• TASK DATA
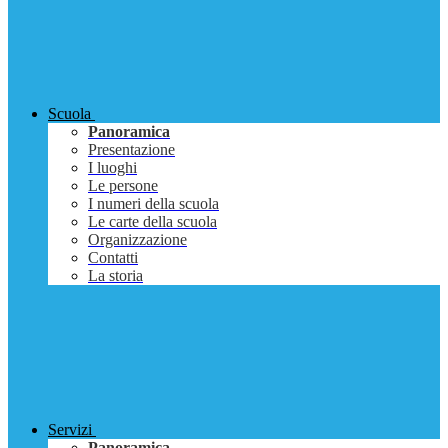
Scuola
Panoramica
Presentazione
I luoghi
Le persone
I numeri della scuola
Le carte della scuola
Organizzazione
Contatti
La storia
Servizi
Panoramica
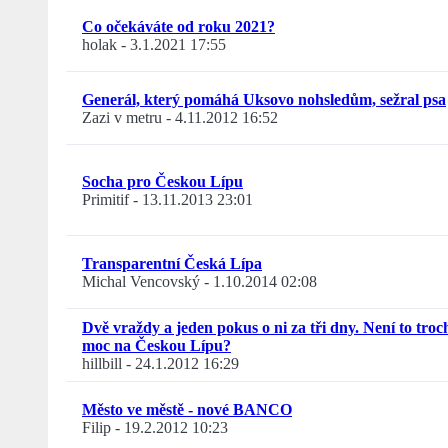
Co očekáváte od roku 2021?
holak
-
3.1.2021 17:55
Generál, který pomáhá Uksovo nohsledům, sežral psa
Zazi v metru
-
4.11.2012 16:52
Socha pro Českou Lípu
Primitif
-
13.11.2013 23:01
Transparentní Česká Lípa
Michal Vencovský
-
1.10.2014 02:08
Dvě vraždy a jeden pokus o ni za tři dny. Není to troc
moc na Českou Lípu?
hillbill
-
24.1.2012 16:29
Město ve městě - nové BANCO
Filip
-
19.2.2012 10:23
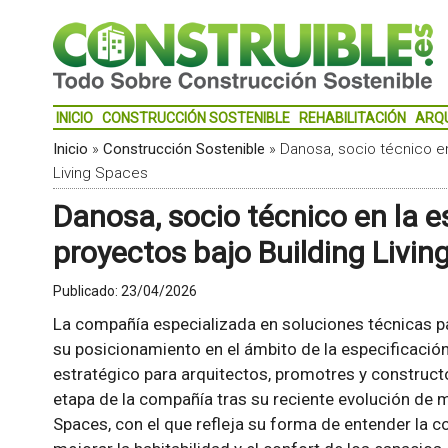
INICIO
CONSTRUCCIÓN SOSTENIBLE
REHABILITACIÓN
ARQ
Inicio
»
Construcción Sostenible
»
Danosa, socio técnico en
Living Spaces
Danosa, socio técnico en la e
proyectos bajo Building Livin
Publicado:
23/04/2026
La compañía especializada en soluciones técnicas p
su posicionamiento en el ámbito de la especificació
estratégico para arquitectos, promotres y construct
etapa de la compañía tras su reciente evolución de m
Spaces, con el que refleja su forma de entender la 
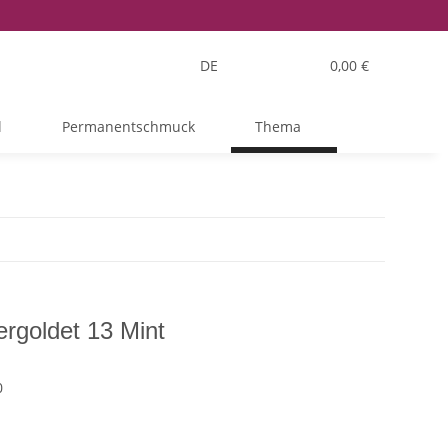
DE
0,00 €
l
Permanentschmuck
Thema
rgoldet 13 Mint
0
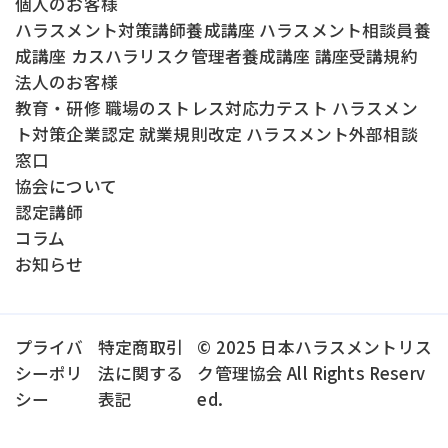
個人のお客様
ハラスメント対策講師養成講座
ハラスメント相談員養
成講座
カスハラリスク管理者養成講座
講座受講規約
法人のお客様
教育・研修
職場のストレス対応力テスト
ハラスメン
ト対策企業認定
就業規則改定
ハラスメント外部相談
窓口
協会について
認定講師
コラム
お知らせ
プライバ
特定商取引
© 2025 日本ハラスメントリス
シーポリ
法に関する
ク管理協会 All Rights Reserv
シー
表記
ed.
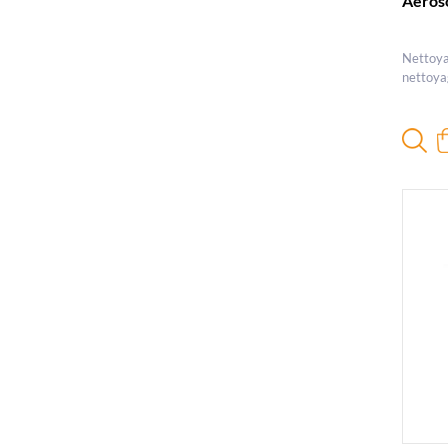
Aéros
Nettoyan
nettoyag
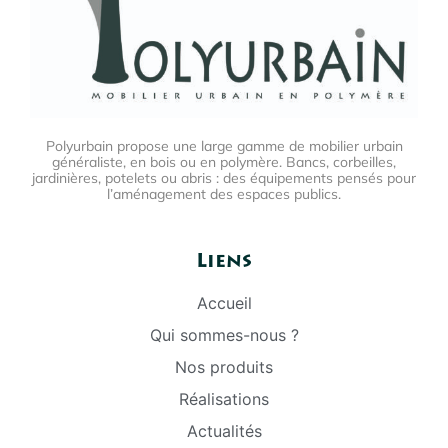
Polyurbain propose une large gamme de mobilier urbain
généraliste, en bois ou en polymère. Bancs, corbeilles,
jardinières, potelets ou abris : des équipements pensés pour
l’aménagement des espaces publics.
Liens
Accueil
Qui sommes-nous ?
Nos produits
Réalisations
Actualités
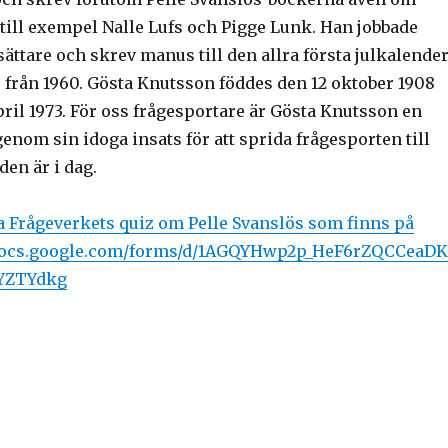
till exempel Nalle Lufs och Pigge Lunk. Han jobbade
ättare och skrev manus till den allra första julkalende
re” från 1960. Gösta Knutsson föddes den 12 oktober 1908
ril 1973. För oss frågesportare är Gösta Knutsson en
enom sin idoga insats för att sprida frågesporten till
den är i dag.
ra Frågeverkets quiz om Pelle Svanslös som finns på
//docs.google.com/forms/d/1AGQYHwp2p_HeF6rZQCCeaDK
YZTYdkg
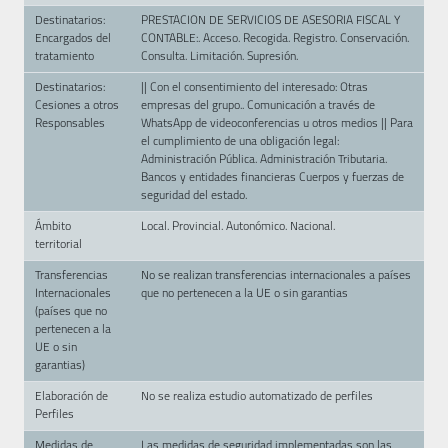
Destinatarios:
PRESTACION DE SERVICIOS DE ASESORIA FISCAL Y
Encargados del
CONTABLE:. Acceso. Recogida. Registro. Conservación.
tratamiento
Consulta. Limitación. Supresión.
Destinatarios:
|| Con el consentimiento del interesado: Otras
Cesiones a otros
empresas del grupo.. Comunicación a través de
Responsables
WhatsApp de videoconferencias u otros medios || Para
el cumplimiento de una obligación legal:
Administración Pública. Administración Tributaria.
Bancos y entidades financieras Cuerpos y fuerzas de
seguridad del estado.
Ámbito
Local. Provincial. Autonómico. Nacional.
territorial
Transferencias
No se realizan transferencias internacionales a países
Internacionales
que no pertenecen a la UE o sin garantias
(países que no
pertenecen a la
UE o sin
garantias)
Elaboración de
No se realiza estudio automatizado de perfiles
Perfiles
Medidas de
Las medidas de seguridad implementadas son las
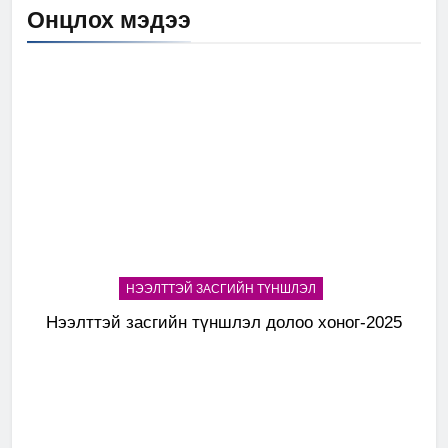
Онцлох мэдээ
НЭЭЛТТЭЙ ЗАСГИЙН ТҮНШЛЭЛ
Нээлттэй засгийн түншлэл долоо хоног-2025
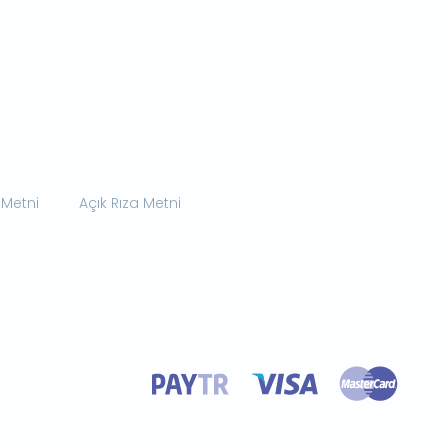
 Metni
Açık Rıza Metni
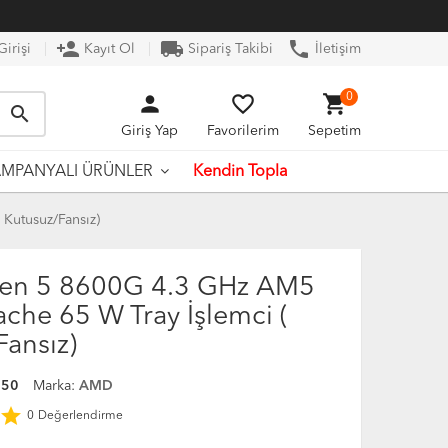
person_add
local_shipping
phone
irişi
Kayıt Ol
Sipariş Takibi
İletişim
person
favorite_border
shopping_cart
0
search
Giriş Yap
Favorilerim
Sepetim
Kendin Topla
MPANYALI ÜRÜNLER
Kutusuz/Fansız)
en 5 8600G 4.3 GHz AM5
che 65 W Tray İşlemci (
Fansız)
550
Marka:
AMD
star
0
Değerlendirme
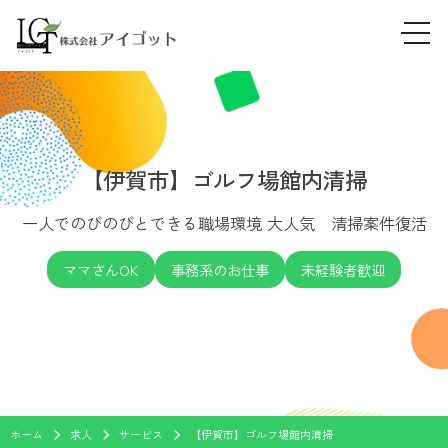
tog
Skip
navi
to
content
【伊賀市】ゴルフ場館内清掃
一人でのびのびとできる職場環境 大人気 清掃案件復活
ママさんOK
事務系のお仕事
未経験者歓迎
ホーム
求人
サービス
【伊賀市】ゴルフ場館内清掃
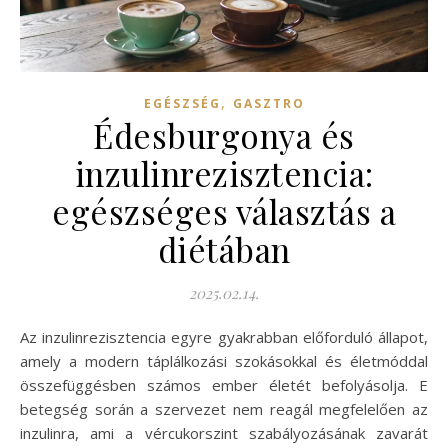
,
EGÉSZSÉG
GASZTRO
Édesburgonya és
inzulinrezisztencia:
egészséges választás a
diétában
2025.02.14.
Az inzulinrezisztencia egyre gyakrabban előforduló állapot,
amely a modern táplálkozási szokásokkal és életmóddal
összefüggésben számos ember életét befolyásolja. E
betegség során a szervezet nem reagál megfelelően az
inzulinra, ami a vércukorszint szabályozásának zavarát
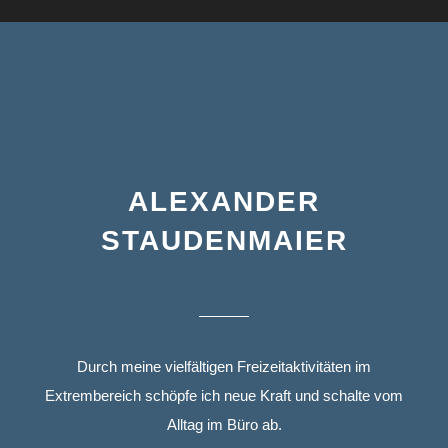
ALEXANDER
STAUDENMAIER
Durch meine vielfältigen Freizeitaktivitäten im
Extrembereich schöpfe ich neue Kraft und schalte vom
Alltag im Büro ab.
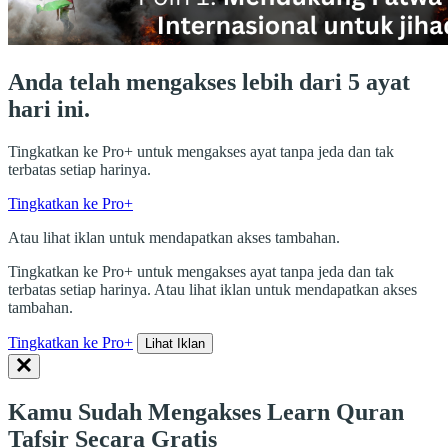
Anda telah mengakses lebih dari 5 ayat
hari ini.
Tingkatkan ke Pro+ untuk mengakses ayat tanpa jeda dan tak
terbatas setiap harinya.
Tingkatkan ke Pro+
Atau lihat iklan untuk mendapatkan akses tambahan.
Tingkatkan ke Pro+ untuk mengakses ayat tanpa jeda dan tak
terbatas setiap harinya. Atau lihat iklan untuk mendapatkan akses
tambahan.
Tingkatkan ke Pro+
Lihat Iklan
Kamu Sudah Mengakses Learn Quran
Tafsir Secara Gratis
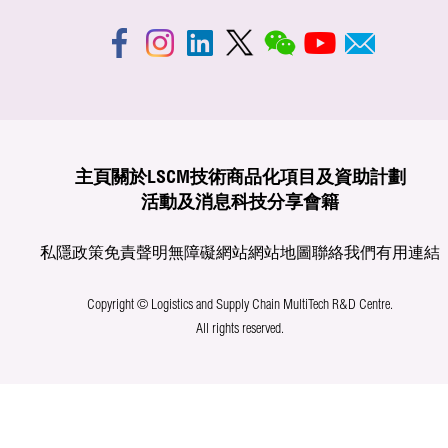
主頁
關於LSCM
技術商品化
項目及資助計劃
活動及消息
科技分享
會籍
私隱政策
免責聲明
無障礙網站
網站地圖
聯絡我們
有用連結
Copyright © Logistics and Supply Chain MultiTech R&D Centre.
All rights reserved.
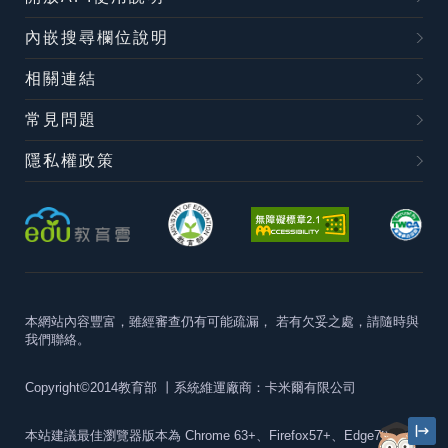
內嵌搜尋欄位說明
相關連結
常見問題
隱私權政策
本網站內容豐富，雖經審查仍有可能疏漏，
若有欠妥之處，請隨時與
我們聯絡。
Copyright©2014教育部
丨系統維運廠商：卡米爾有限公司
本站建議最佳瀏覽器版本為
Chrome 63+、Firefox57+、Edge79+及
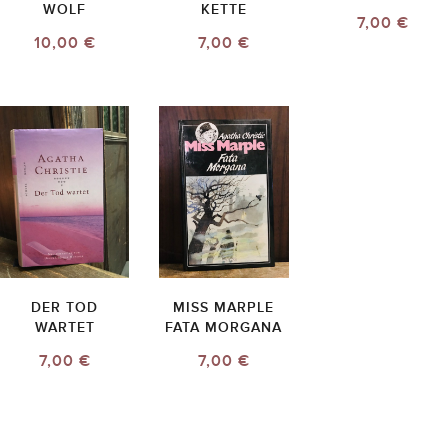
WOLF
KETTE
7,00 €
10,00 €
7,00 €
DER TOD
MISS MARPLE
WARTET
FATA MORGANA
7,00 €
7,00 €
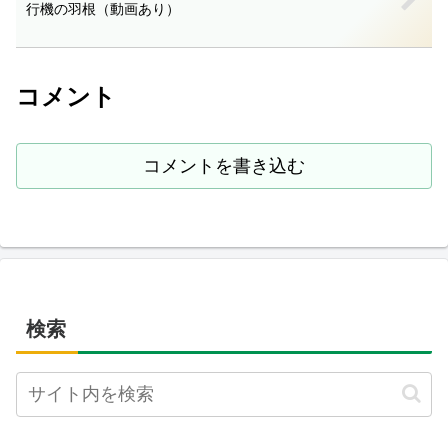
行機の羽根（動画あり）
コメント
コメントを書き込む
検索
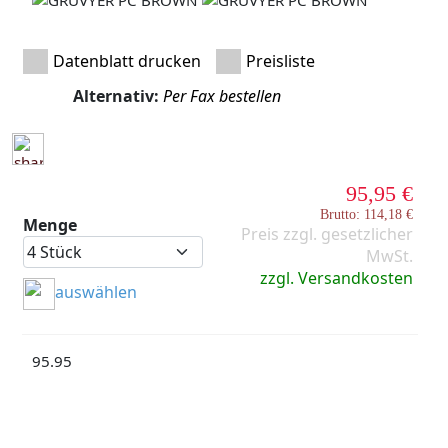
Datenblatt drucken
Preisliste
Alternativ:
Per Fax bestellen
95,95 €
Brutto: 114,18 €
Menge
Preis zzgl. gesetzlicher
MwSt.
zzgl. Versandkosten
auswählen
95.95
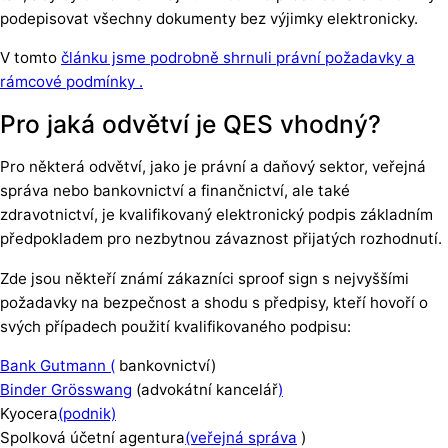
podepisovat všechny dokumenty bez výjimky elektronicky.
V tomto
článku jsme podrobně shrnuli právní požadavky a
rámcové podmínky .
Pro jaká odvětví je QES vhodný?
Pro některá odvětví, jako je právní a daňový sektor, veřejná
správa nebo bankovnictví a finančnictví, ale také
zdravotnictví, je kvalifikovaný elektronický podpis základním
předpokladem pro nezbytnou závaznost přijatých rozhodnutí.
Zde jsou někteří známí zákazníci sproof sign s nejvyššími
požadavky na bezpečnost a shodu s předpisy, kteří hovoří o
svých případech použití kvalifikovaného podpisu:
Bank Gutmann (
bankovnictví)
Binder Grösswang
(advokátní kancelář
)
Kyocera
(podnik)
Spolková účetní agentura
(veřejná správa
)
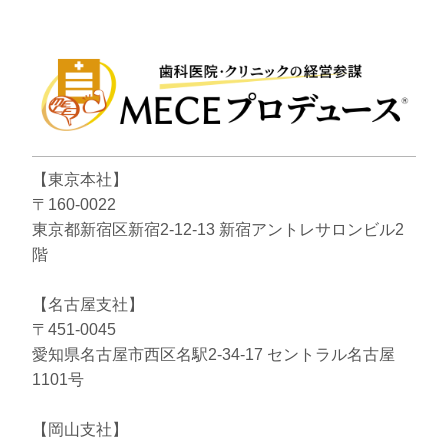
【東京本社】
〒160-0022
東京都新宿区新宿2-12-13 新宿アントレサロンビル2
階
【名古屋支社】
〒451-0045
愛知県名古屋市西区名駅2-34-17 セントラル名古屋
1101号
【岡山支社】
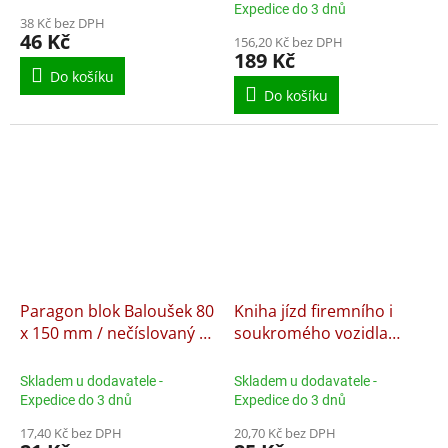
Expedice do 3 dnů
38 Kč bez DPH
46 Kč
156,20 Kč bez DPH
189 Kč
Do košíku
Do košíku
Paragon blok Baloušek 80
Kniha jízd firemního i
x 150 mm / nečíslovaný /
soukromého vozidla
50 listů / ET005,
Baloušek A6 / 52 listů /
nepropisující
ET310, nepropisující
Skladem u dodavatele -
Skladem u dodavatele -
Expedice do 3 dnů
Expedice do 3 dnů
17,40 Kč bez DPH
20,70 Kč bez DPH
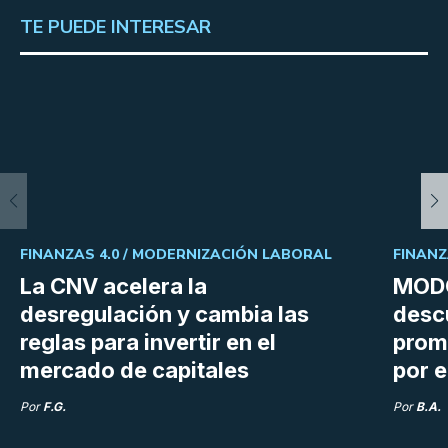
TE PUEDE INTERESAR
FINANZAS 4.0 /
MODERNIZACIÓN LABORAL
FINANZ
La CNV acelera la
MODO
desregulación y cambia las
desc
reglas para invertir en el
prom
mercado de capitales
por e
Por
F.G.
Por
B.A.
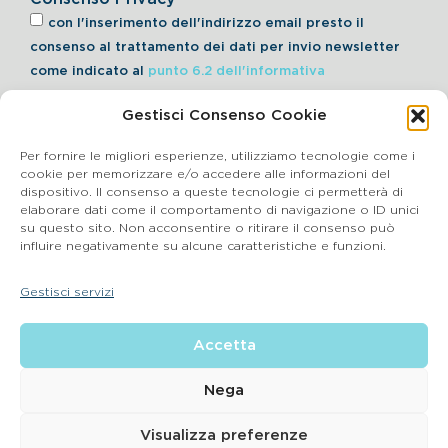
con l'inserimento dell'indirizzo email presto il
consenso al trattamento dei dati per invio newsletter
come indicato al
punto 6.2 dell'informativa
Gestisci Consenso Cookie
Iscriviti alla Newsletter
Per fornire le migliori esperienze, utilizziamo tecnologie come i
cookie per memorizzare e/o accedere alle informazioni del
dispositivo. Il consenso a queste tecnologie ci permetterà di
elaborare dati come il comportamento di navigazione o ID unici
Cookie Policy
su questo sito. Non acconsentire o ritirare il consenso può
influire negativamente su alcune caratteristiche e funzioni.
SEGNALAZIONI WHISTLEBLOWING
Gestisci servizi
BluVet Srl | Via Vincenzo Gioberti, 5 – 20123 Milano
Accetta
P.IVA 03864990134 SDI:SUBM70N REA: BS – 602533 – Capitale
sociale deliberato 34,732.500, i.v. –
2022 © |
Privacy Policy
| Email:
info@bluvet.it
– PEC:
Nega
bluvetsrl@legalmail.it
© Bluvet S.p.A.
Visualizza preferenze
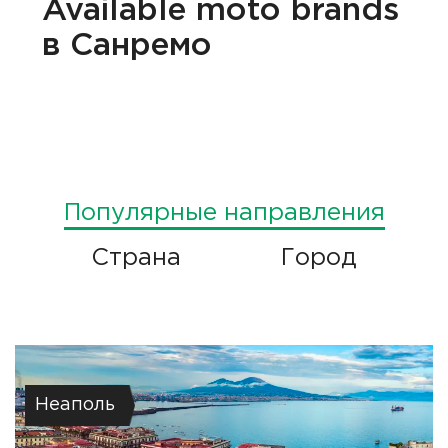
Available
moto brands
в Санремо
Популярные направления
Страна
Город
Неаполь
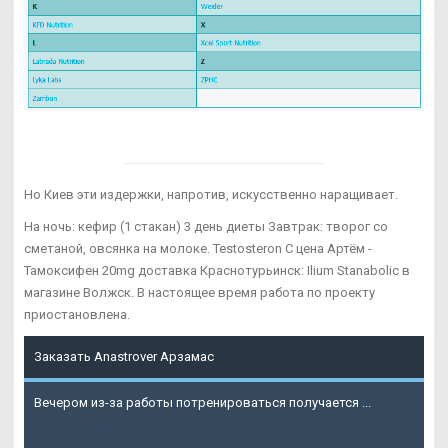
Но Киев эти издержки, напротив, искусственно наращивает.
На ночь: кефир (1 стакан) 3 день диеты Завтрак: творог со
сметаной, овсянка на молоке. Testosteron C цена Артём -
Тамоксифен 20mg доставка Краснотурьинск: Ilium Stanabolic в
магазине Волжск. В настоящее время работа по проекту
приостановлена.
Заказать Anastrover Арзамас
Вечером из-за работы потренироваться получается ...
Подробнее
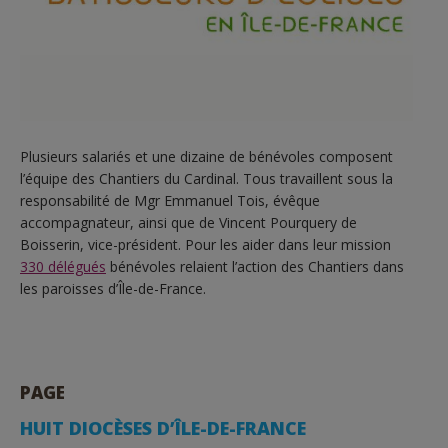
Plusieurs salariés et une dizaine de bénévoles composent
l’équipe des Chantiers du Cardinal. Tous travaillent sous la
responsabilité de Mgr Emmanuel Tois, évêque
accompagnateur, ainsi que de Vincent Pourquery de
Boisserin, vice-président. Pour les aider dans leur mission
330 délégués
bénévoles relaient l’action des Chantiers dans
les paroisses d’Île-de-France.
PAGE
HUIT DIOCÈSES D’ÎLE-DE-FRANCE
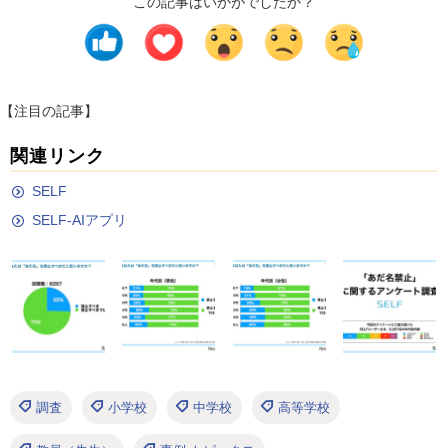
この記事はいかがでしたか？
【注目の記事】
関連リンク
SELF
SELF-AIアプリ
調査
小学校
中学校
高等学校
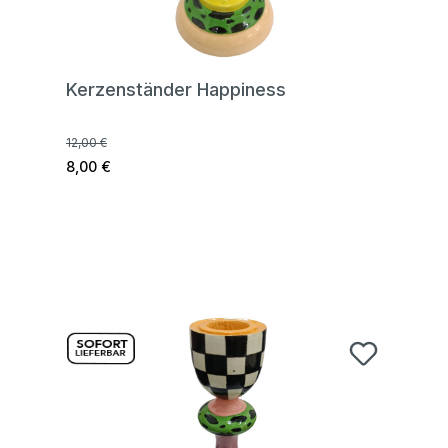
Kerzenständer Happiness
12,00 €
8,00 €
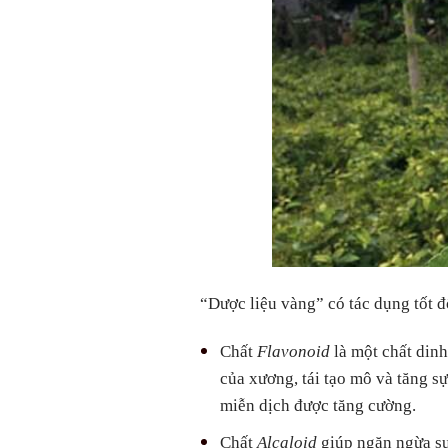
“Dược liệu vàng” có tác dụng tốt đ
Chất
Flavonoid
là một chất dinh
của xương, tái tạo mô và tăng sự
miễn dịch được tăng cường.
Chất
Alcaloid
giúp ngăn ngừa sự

• PROMPT
Report every line containing the string "bankovnictví" in the material.

• WRITTEN ANSWER
správa nebo bankovnictví a finančnictví, ale také
bankovnictví)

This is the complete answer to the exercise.